Seattle City Council makes bike-share program official, with fees; Chinese company says goodbye

SEATTLE (AP) — Seattle city leaders have decided to expand a bike-share program that allows people to rent and leave a bike anywhere in the city.

The City Council on Monday unanimously passed legislation that makes permanent a one-year pilot program started last summer.

The Seattle Times report s under the legislation, the city plans to charge up to four bike-share companies $250,000 a year for a permit for about 5,000 bikes each.

The expected $1 million in annual revenue from the permit costs is slated for building parking corrals and for administrative costs.

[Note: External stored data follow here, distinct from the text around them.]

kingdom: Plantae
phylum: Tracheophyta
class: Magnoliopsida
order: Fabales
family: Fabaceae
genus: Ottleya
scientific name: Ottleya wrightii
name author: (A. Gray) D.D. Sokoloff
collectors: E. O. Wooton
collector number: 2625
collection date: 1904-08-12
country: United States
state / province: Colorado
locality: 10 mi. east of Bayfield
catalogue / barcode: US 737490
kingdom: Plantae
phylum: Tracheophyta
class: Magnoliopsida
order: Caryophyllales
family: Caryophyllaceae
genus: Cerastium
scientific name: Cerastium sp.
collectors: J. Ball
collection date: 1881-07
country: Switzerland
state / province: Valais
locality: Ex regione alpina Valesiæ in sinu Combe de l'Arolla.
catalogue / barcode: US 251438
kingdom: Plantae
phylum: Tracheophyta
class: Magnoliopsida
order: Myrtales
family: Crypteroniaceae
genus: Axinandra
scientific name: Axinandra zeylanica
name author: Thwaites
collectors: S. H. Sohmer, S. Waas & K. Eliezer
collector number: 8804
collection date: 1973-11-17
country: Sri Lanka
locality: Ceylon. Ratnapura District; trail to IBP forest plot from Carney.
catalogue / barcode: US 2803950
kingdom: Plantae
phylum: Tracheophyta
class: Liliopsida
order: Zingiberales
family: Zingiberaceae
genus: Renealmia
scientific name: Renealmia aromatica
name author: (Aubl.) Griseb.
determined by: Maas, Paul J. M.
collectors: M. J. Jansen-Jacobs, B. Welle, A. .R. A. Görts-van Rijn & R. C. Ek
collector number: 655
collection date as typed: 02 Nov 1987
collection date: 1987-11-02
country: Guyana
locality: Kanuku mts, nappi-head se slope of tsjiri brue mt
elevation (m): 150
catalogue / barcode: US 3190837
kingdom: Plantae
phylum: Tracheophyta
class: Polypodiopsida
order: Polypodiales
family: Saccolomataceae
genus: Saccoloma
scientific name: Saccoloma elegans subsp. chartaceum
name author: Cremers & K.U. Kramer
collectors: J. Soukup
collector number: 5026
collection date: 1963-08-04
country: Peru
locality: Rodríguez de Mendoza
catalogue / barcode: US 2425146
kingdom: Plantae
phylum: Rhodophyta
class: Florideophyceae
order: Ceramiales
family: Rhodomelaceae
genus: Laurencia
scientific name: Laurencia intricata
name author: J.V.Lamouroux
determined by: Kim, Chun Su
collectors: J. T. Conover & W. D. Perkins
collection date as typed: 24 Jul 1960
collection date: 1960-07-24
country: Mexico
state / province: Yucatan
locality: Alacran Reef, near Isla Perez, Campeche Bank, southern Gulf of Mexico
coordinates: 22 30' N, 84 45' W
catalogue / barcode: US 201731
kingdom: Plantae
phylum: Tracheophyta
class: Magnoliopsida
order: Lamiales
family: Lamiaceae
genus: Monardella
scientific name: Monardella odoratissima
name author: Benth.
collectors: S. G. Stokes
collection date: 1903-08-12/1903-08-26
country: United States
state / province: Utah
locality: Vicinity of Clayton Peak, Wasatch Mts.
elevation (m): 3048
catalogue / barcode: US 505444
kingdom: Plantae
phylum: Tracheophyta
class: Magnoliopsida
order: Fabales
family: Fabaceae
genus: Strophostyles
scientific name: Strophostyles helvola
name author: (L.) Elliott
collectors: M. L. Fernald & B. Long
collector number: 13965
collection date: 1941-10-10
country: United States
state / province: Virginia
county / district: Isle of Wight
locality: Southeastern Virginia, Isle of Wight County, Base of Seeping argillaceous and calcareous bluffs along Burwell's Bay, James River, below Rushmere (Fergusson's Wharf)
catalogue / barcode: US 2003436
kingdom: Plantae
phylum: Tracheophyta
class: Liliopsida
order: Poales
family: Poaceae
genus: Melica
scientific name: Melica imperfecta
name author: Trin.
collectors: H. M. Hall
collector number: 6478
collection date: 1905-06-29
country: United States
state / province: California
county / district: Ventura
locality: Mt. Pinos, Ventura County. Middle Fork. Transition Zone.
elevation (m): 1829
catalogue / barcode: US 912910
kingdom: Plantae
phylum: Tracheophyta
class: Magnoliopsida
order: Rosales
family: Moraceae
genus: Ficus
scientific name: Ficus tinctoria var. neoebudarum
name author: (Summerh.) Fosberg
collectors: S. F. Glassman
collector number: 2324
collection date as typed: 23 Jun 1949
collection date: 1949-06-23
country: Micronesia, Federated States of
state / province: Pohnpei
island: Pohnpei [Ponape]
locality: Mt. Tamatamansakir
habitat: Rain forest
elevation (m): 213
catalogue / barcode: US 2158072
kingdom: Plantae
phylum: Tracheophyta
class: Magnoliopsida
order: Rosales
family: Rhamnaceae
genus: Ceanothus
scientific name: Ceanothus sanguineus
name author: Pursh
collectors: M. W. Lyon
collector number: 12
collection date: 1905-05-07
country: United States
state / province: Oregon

Of the three vendors — Spin, LimeBike and Ofo — participating in the pilot program, only Limebike has said it will apply for the permit.

Ofo, a Chinese company that is pulling out of several U.S. cities, said Monday it would leave Seattle while Spin hasn't responded to messages seeking comment.

"We appreciate the efforts of City Council and SDOT in crafting new requirements for dockless bikeshare in Seattle," Ofo said in a written statement. "The exorbitant fees that accompany these new regulations--the highest in the country--make it impossible for Ofo to operate and effectively serve our riders, and as a result, we will not be seeking a permit to continue operating in Seattle.

"We’re incredibly disappointed to be leaving the first U.S. city to welcome Ofo and thank the City for its partnership and support this last year.”

Supporters say the program adds transportation choices and reduces congestion. Critics have complained about the bikes blocking sidewalks.